Another link: http://www.cdc.gov/niosh/topics/indoorenv/
NIOSH Safety and Health Topic:
Indoor Environmental Quality
" "Indoor Environmental Quality" refers to the interactions among many factors in indoor environments, including the quality of the air (e.g., air flow, the presence of chemical or microbiological agents), physical conditions such as temperature and humidity, ergonomic factors, and stressors from social/psychological or work organizational factors.
The most common health complaints attributed by building occupants to their indoor environments are generally of nonspecific symptoms, such as eye, nose, throat, and skin irritation, headache, and fatigue. Specific causal exposures or
known diseases usually cannot be linked to these complaints. Available evidence relates these acute symptoms to multiple factors in the indoor environment.

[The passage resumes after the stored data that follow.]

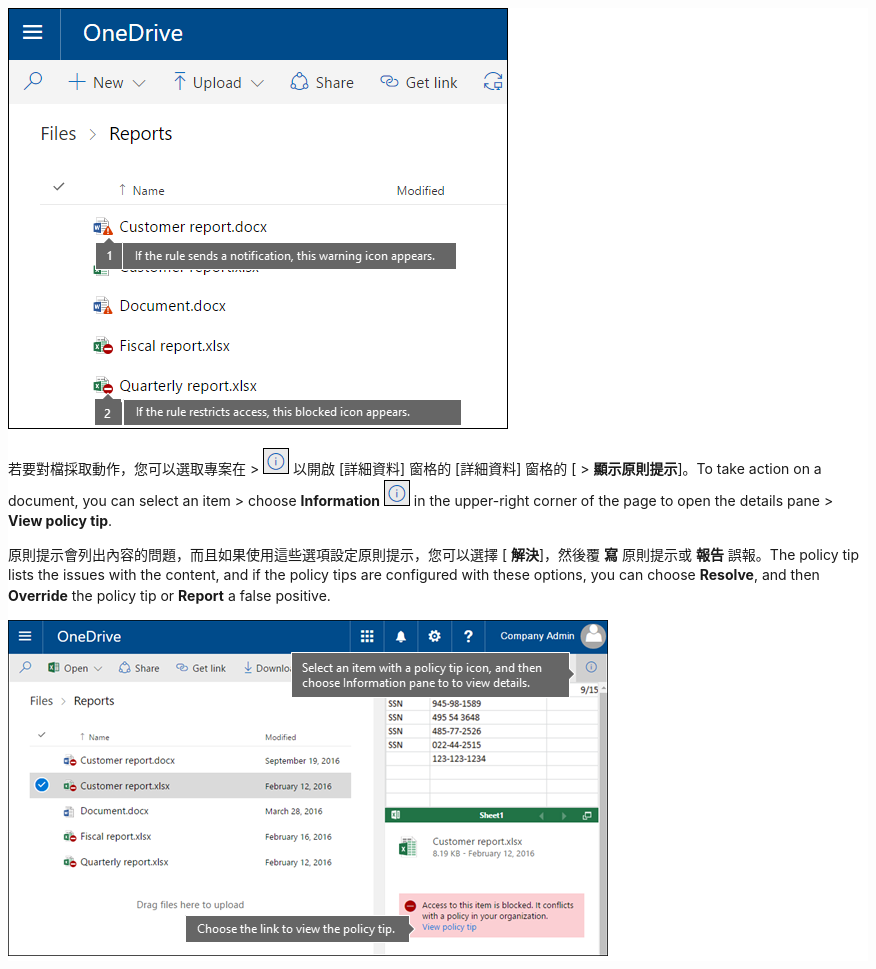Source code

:    ![OneDrive 帳戶中的檔的原則提示圖示](../media/d3e9f772-03f9-4d28-82f8-3064784332a2.png)
  
<span data-ttu-id="c46cb-220">若要對檔採取動作，您可以選取專案在 \>  ![ 頁面的右上角選擇 [資訊資訊] 窗格圖示， ](../media/50b6d51b-92b4-4c5f-bb4b-4ca2d4aa3d04.png) 以開啟 [詳細資料] 窗格的 [詳細資料] 窗格的 [ \> **顯示原則提示**]。</span><span class="sxs-lookup"><span data-stu-id="c46cb-220">To take action on a document, you can select an item \> choose **Information** ![Information pane icon](../media/50b6d51b-92b4-4c5f-bb4b-4ca2d4aa3d04.png) in the upper-right corner of the page to open the details pane \> **View policy tip**.</span></span>
  
<span data-ttu-id="c46cb-221">原則提示會列出內容的問題，而且如果使用這些選項設定原則提示，您可以選擇 [ **解決**]，然後覆 **寫** 原則提示或 **報告** 誤報。</span><span class="sxs-lookup"><span data-stu-id="c46cb-221">The policy tip lists the issues with the content, and if the policy tips are configured with these options, you can choose **Resolve**, and then **Override** the policy tip or **Report** a false positive.</span></span> 
  
![顯示原則提示的資訊窗格](../media/0a191e70-80f0-4702-90f4-7a5b7aabcaab.png)
  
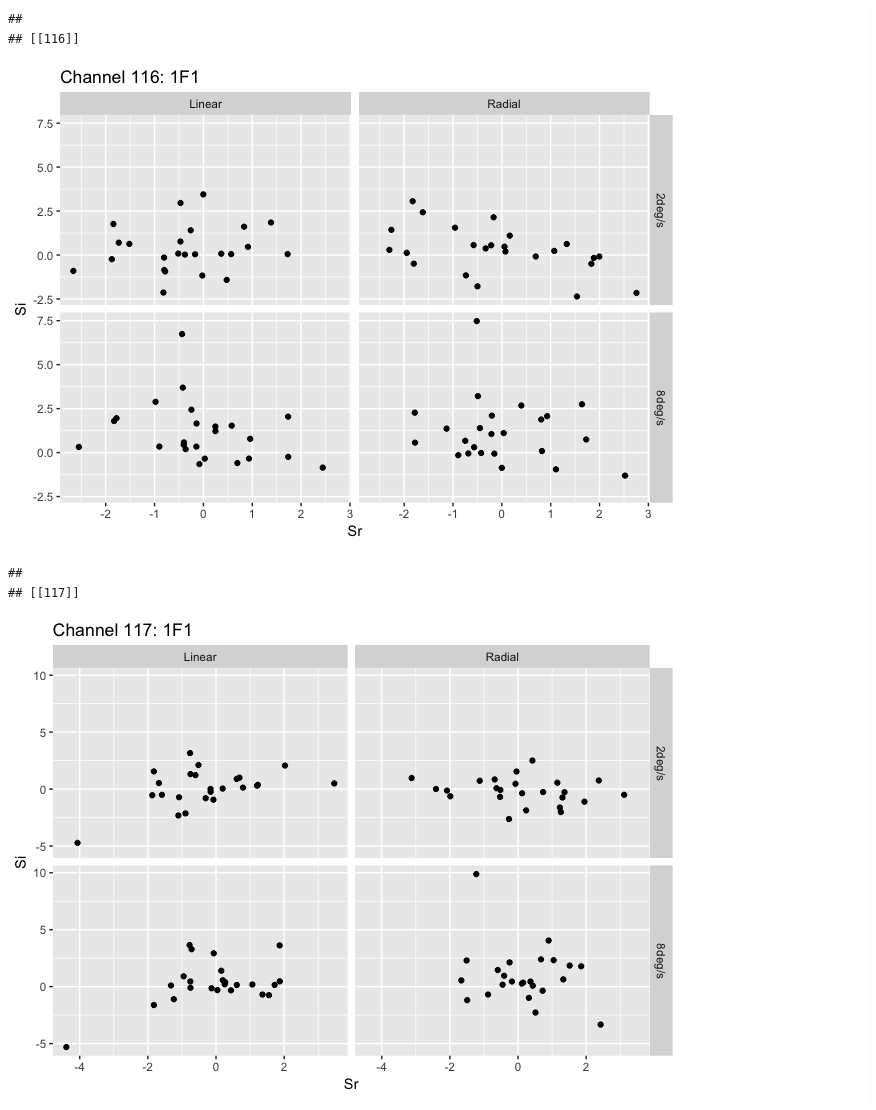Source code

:     ## 
    ## [[116]]

![](1F1-plt001_files/figure-markdown_github-ascii_identifiers/plot-all-channels-116.png)

    ## 
    ## [[117]]

![](1F1-plt001_files/figure-markdown_github-ascii_identifiers/plot-all-channels-117.png)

NIOSH investigators have found IEQ problems caused by ventilation system deficiencies, overcrowding, offgassing from materials in the office and mechanical equipment, tobacco smoke, excessive moisture, microbiological contamination (e.g., mold), and outside air pollutants. "
A worker or customer could contact the HI OSH with an anonymous report. [customers are affected by IAQ too.]
The issue of the pharmacy being exposed to this same air is another question. Presumably when pills are repackaged from hermetic containers into smaller containers, this is done under a ventilation hood to prevent contamination from airborne fumes.
However the smaller containers are probably not hermetic. A customer could raise these concerns with COSTCO mgmt.